Gig economy workers, agency employees and zero-hour contract workers are to be better protected by new workplace reforms, the government says.
The legislation, introduced today, means staff must be informed of their rights from their first day of work, including eligibility for paid and sick leave. Workers must also be given the right to request predictable hours.
The reform takes forward a majority of the recommendations made in the Taylor Review of Modern Working Practices. This includes closing the ‘Swedish derogation’ loophole which allowed agency staff to be paid less than permanent employees.
The government said the new legislation will “ensure workers can access fair and decent work” and provide businesses with “greater clarity on their obligations”.
Business secretary Greg Clark (pictured above) said these reforms were key to building a labour market that rewards people for hard work, celebrates good employers and boosts productivity and earning potential across the UK.
Neil Carberry, chief executive of the Recruitment and Employment Confederation (REC), said recruiters will “welcome the acknowledgement that temporary and agency work” is a key part of the UK jobs market.

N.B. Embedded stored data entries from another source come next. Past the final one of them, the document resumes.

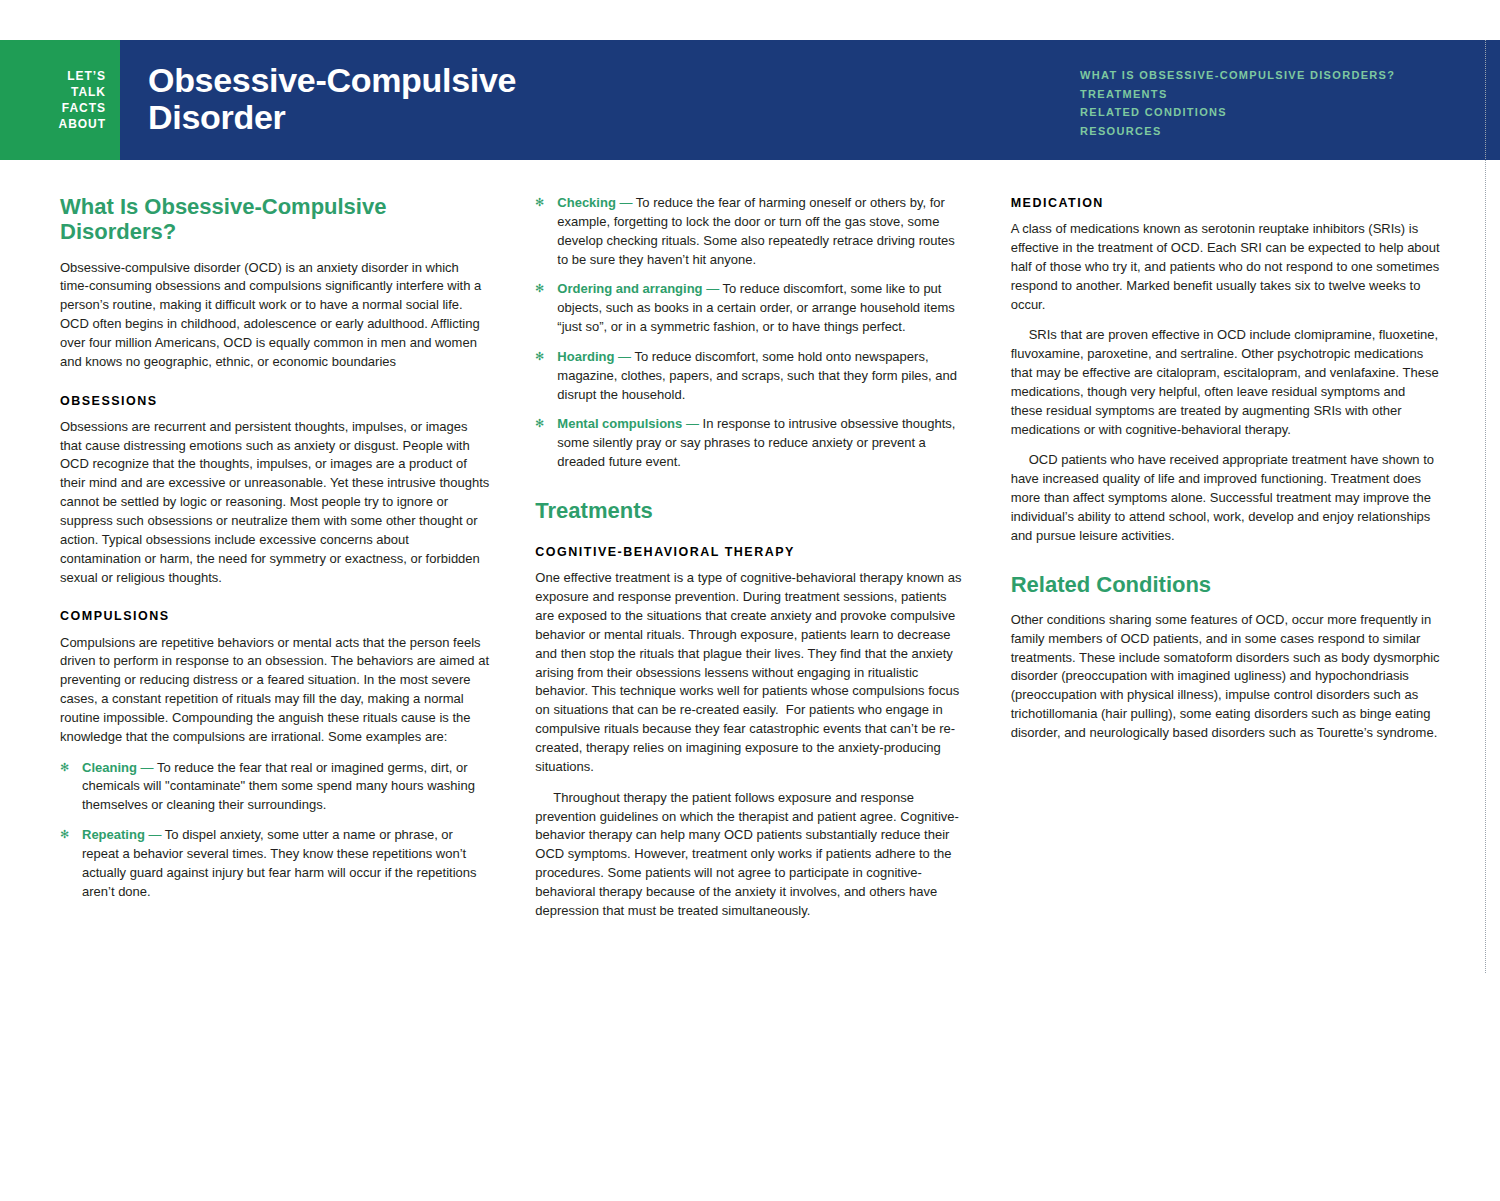LET’S
TALK
FACTS
ABOUT
Obsessive-Compulsive
Disorder
WHAT IS OBSESSIVE-COMPULSIVE DISORDERS?
TREATMENTS
RELATED CONDITIONS
RESOURCES
What Is Obsessive-Compulsive
Disorders?
Obsessive-compulsive disorder (OCD) is an anxiety disorder in which time-consuming obsessions and compulsions significantly interfere with a person’s routine, making it difficult work or to have a normal social life. OCD often begins in childhood, adolescence or early adulthood. Afflicting over four million Americans, OCD is equally common in men and women and knows no geographic, ethnic, or economic boundaries
OBSESSIONS
Obsessions are recurrent and persistent thoughts, impulses, or images that cause distressing emotions such as anxiety or disgust. People with OCD recognize that the thoughts, impulses, or images are a product of their mind and are excessive or unreasonable. Yet these intrusive thoughts cannot be settled by logic or reasoning. Most people try to ignore or suppress such obsessions or neutralize them with some other thought or action. Typical obsessions include excessive concerns about contamination or harm, the need for symmetry or exactness, or forbidden sexual or religious thoughts.
COMPULSIONS
Compulsions are repetitive behaviors or mental acts that the person feels driven to perform in response to an obsession. The behaviors are aimed at preventing or reducing distress or a feared situation. In the most severe cases, a constant repetition of rituals may fill the day, making a normal routine impossible. Compounding the anguish these rituals cause is the knowledge that the compulsions are irrational. Some examples are:
Cleaning — To reduce the fear that real or imagined germs, dirt, or chemicals will "contaminate" them some spend many hours washing themselves or cleaning their surroundings.
Repeating — To dispel anxiety, some utter a name or phrase, or repeat a behavior several times. They know these repetitions won’t actually guard against injury but fear harm will occur if the repetitions aren’t done.
Checking — To reduce the fear of harming oneself or others by, for example, forgetting to lock the door or turn off the gas stove, some develop checking rituals. Some also repeatedly retrace driving routes to be sure they haven’t hit anyone.
Ordering and arranging — To reduce discomfort, some like to put objects, such as books in a certain order, or arrange household items “just so”, or in a symmetric fashion, or to have things perfect.
Hoarding — To reduce discomfort, some hold onto newspapers, magazine, clothes, papers, and scraps, such that they form piles, and disrupt the household.
Mental compulsions — In response to intrusive obsessive thoughts, some silently pray or say phrases to reduce anxiety or prevent a dreaded future event.
Treatments
COGNITIVE-BEHAVIORAL THERAPY
One effective treatment is a type of cognitive-behavioral therapy known as exposure and response prevention. During treatment sessions, patients are exposed to the situations that create anxiety and provoke compulsive behavior or mental rituals. Through exposure, patients learn to decrease and then stop the rituals that plague their lives. They find that the anxiety arising from their obsessions lessens without engaging in ritualistic behavior. This technique works well for patients whose compulsions focus on situations that can be re-created easily. For patients who engage in compulsive rituals because they fear catastrophic events that can’t be re-created, therapy relies on imagining exposure to the anxiety-producing situations.
Throughout therapy the patient follows exposure and response prevention guidelines on which the therapist and patient agree. Cognitive-behavior therapy can help many OCD patients substantially reduce their OCD symptoms. However, treatment only works if patients adhere to the procedures. Some patients will not agree to participate in cognitive-behavioral therapy because of the anxiety it involves, and others have depression that must be treated simultaneously.
MEDICATION
A class of medications known as serotonin reuptake inhibitors (SRIs) is effective in the treatment of OCD. Each SRI can be expected to help about half of those who try it, and patients who do not respond to one sometimes respond to another. Marked benefit usually takes six to twelve weeks to occur.
SRIs that are proven effective in OCD include clomipramine, fluoxetine, fluvoxamine, paroxetine, and sertraline. Other psychotropic medications that may be effective are citalopram, escitalopram, and venlafaxine. These medications, though very helpful, often leave residual symptoms and these residual symptoms are treated by augmenting SRIs with other medications or with cognitive-behavioral therapy.
OCD patients who have received appropriate treatment have shown to have increased quality of life and improved functioning. Treatment does more than affect symptoms alone. Successful treatment may improve the individual’s ability to attend school, work, develop and enjoy relationships and pursue leisure activities.
Related Conditions
Other conditions sharing some features of OCD, occur more frequently in family members of OCD patients, and in some cases respond to similar treatments. These include somatoform disorders such as body dysmorphic disorder (preoccupation with imagined ugliness) and hypochondriasis (preoccupation with physical illness), impulse control disorders such as trichotillomania (hair pulling), some eating disorders such as binge eating disorder, and neurologically based disorders such as Tourette’s syndrome.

“Now that government has decided to remove Swedish derogation, it is essential that ministers engage with the recruitment sector to ensure that the transition away from this model is smooth for workers, agencies and clients,” said Carberry.
But many industry leaders have criticised the reforms, saying they do not address underlying issues which face workers. Prisca Bradley, director and head of employment at Hedges Law, said the reforms “go some way to addressing the imbalances [faced by agency workers] but not far enough”.
“The new reforms however do not go as far as banning zero-hours contracts which was debated during consultation,” Bradley said. “Given that the tribunal system is already creaking under the strain of a huge increase in claims since the abolition of fees, the government could have been more robust to stem likely further litigation in this area.”
However, the government agreed with the Taylor review that completely banning zero-hour contracts “would negatively impact more people than it helped”.
It also said that platform-based working – including for the likes of Uber or Deliveroo – offered “genuine two-way flexibility” for firms and workers, and can “provide opportunities for those who may not be able to work in more conventional ways”.
Frances O’Grady, general secretary of the TUC, said the right to request guaranteed working hours is “no right at all”.
“Unless unions get the right to organise and bargain for workers in places like Uber and Amazon, too many working people will continue to be treated like disposable labour,” she added.
Peter Cheese, chief executive of the CIPD, added that it was positive to see the government recognised how gig economy and zero-hours contracts can help people into work, but said simply “changing regulation will not be a silver bullet for improving job quality more broadly”.
He called on businesses to take responsibility for improving the quality of work by investing in how they manage and develop people to ensure all workers have the “opportunity to reach their potential at work”.
A recent report by The Resolution Foundation found many agency workers did not know “key facts” about their jobs and were missing out on their legal entitlements. The report suggested that a “complex legal jigsaw” meant firms could “contract agency workers in a bewildering variety of ways” with different implications for pay and entitlements.
The report revealed a lack of information about entitlements – and some cases intentional obstruction – led to agency workers missed out on approximately £290m in 2017 because of the Swedish derogation loophole alone. Agency workers also missed out on an estimated £500m a year in lost holiday pay.